Vorzeitige Haftentlassung : Helge Achenbach: „Ich bin nicht mehr der große Zampano“

Der wegen Betrugs zu einer Haftstrafe verurteilte Ex-Kunstberater Helge Achenbach kann das Gefängnis am Mittwoch vorzeitig verlassen. Eine Begegnung.

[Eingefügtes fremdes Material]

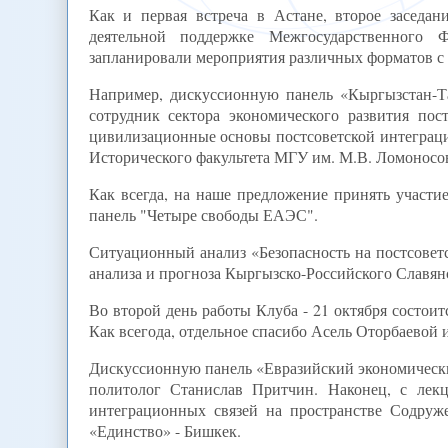
Как и первая встреча в Астане, второе засед
деятельной поддержке Межгосударственного 
запланировали мероприятия различных форматов с
Например, дискуссионную панель «Кыргызстан-Т
сотрудник сектора экономического развития по
цивилизационные основы постсоветской интеграци
Исторического факультета МГУ им. М.В. Ломоносо
Как всегда, на наше предложение принять участи
панель "Четыре свободы ЕАЭС".
Ситуационный анализ «Безопасность на постсовет
анализа и прогноза Кыргызско-Российского Славян
Во второй день работы Клуба - 21 октября состо
Как всегода, отдельное спасибо Асель Оторбаевой 
Дискуссионную панель «Евразийский экономически
политолог Станислав Притчин. Наконец, с лекц
интеграционных связей на пространстве Содру
«Единство» - Бишкек.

Düsseldorf. Ex-Kunstberater Helge Achenbach ist frei. Die Justizvollzugsanstalt Moers-Kapellen liegt hinter ihm. Vier von sechs Jahren verbrachte er wegen Betrugs, Urkundenfälschung und Untreue im Gefängnis. Alle Häuser, Autos und rund 2500 Kunstwerke aus dem Bestand seiner insolventen Unternehmen sind futsch. Die Versteigerungen erbrachten zwar knapp zwölf Millionen Euro, aber allein die Aldi-Erben fordern mehr. Weitere Klagen wegen Untreue und Betrug werden folgen. Was macht so ein Tausendsassa, dessen Zukunft verbaut ist? Wir sprachen mit ihm.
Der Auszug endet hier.